Um Rüstungskontrolle, Abrüstung und Sicherheit wieder zu beleben, erscheinen
einige Maßnahmen besonders geeignet:
1.Kontrolle des Militärs in Konflikten: Die Rolle des Militärs in Friedensmissionen,
bei humanitärer Hilfe und anderen Aufgaben, die nicht zu seinen ursprünglichen
Aufgaben gehören, sollte nur mit großer Vorsicht gestärkt werden. Nicht jeder
Konflikt bedarf einer militärischen Antwort. Im Gegenteil: Militärische Interventionen
können kontraproduktiv sein und waren es bereits in einer Reihe von Fällen. Das
Argument, es bestehe eine Notwendigkeit, die Rolle des Militärs zu stärken, wird
manchmal benutzt, um dessen Existenz zu rechtfertigen und um Kürzungen im
Militärhaushalt zu verhindern. Politiker zeigen sich oftmals wegen humanitärer
Anliegen besorgt und möchten hierfür militärisches Know-how nutzen. Doch die
Stärkung der Rolle des Militärs kann zu einer Verschwendung von Ressourcen
führen und seine demokratische Kontrolle schwächen.

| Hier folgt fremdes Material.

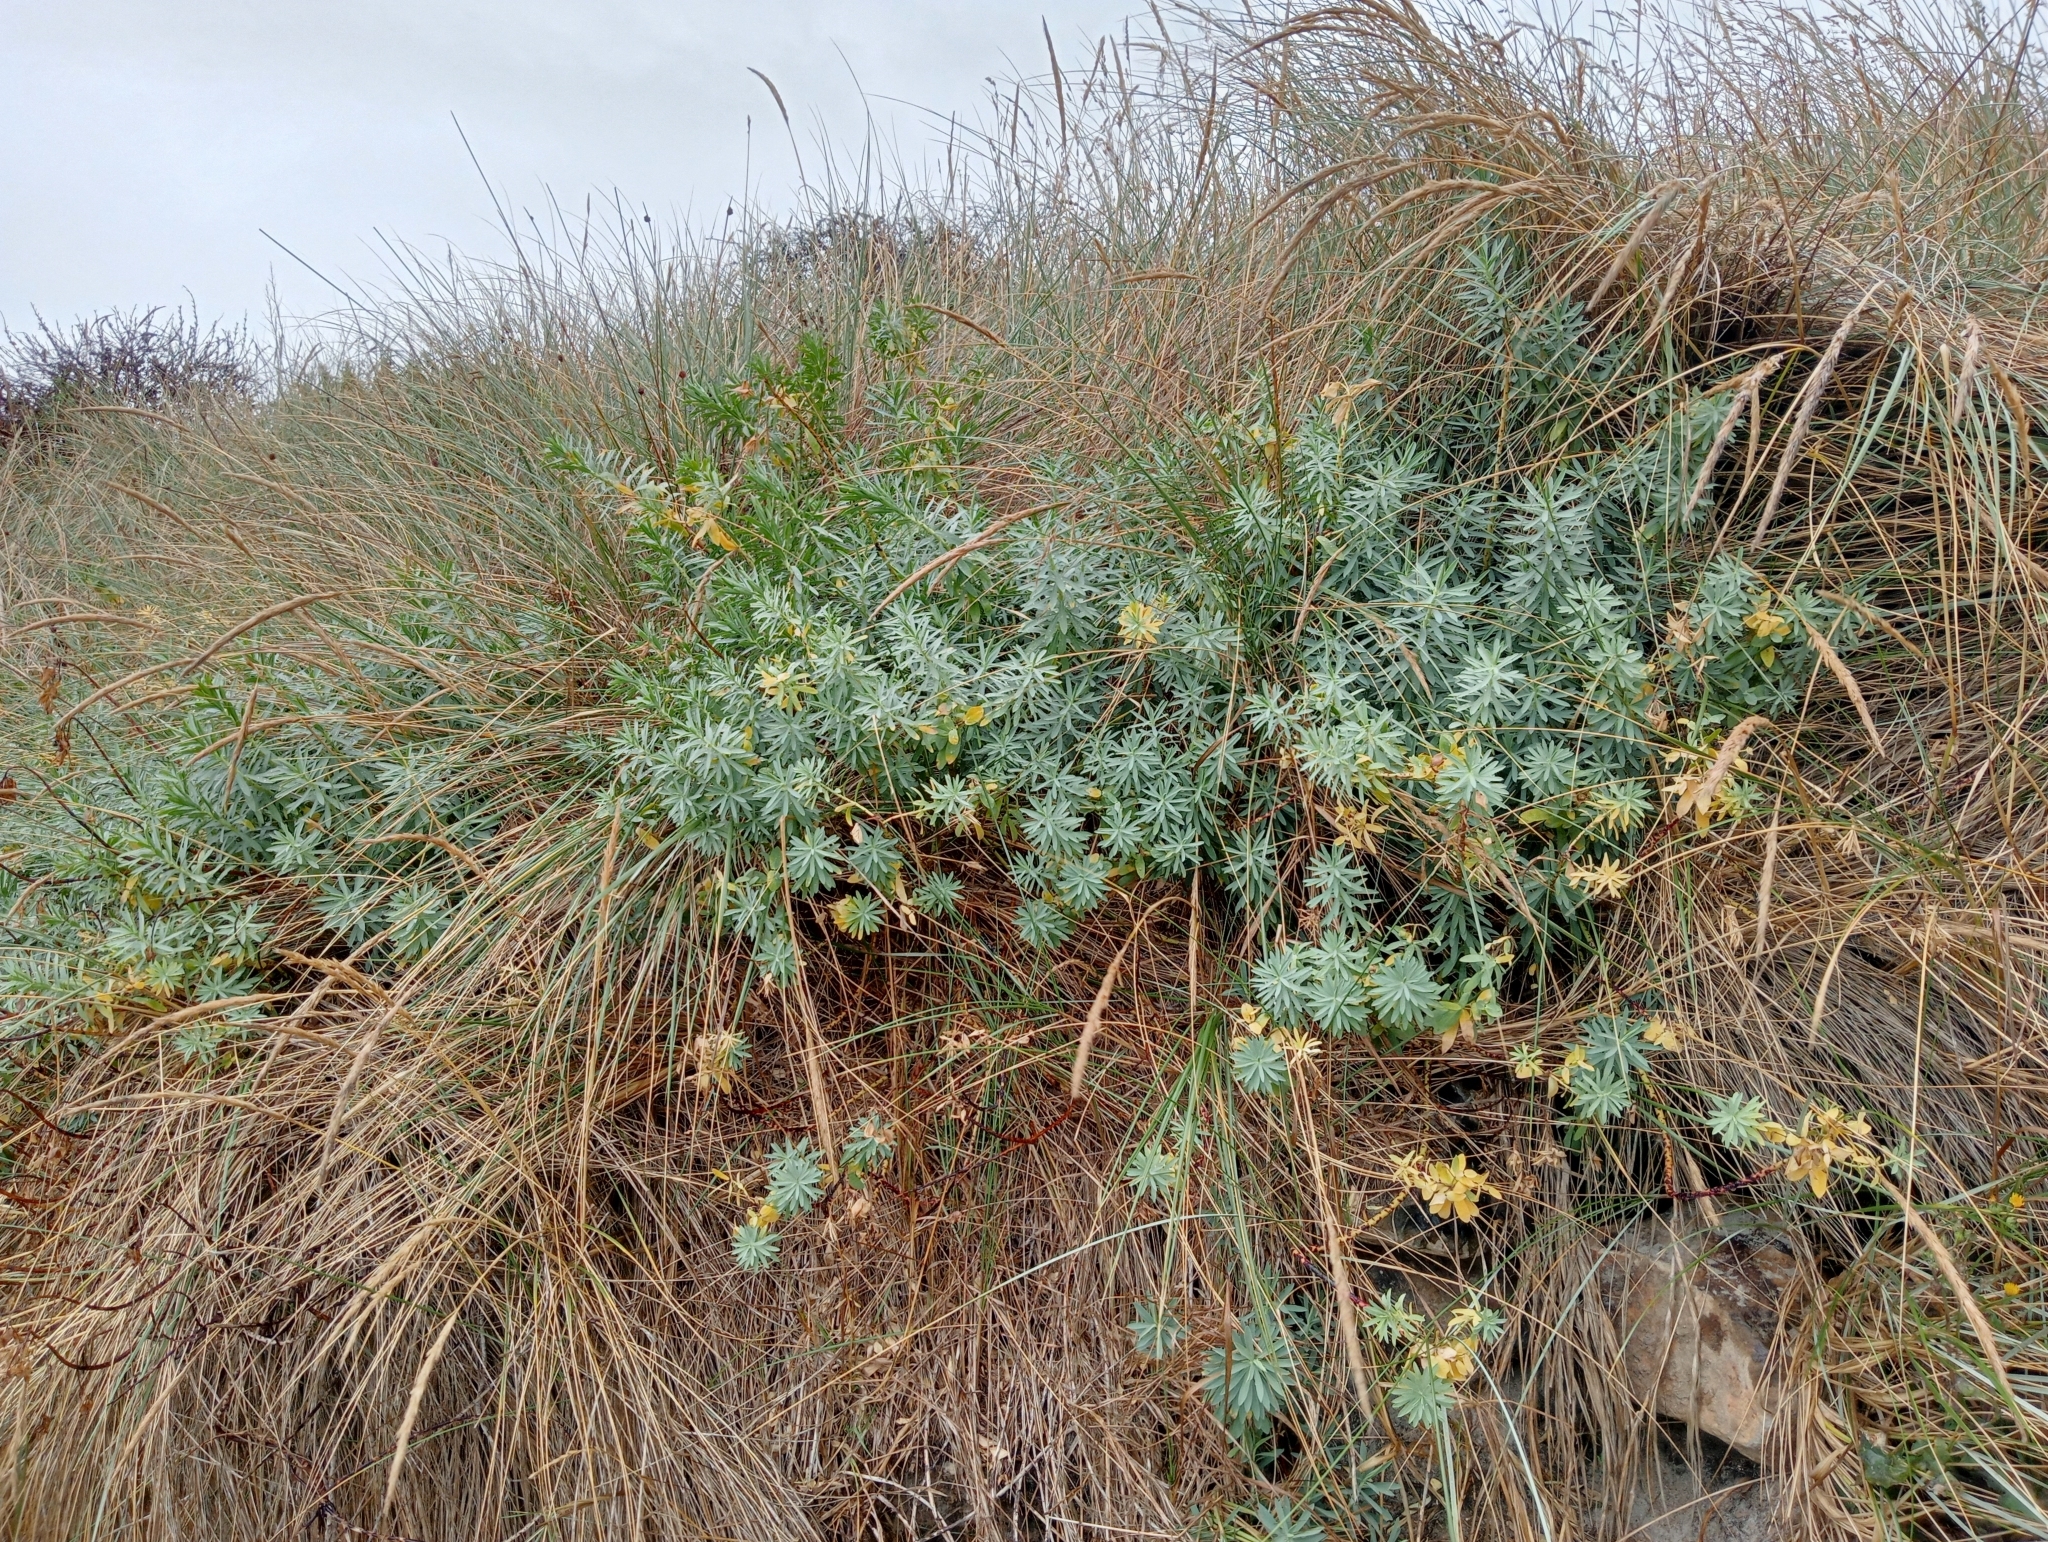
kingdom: Plantae
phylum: Tracheophyta
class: Magnoliopsida
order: Malpighiales
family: Euphorbiaceae
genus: Euphorbia
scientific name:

Deshalb muss eine klare
demokratische Kontrolle über militärische Interventionen gewährleistet sein.
2.Stärkung der Kapazität der Vereinten Nationen für Friedensmissionen: Da von
den Vereinten Nationen wesentlich mehr erwartet wird, als einen Puffer zwischen
kriegerischen Parteien zu bilden, müssen sie auch die notwendigen Mittel erhalten,
um den Teufelskreis der Gewalt zu durchbrechen, wenn sie dazu aufgefordert
werden. Der fehlende politische Wille der Mitgliedsländer, die notwendigen
menschlichen, finanziellen und materiellen Mittel zur Verfügung zu stellen, ist zur
Genüge dokumentiert. Zurzeit können die Vereinten Nationen keine wirkliche und
nachhaltige Hilfe garantieren, wenn sie benötigt wird. Diese Situation kann
nichtautorisierte Organisationen dazu verleiten, zu intervenieren, wie etwa 1999
beim Nato-Einsatz in Kosovo. Die Charta der Vereinten Nationen muss die Basis
für internationale Friedenseinsätze bleiben.
3.Intensivierung der Abrüstung: Rüstungskontrolle sollte darauf gerichtet sein,
Abrüstung zu intensivieren und den Trend zur Abrüstung zu verstetigen. Dies ist
besonders dringend auf dem Gebiet der Nuklearwaffen. Das Ziel muss die
vollständige nukleare Abrüstung bleiben. Das Versprechen der Nuklearmächte,
vollständig nuklear abzurüsten, muss von entsprechenden Taten begleitet werden.
Außerdem sind - über die 1999 im Rahmen der KSE neu vereinbarten
Festlegungen für konventionelle Streitkräfte in Europa hinaus - weitere
substanzielle Abrüstungs- und Rüstungskontrollschritte möglich.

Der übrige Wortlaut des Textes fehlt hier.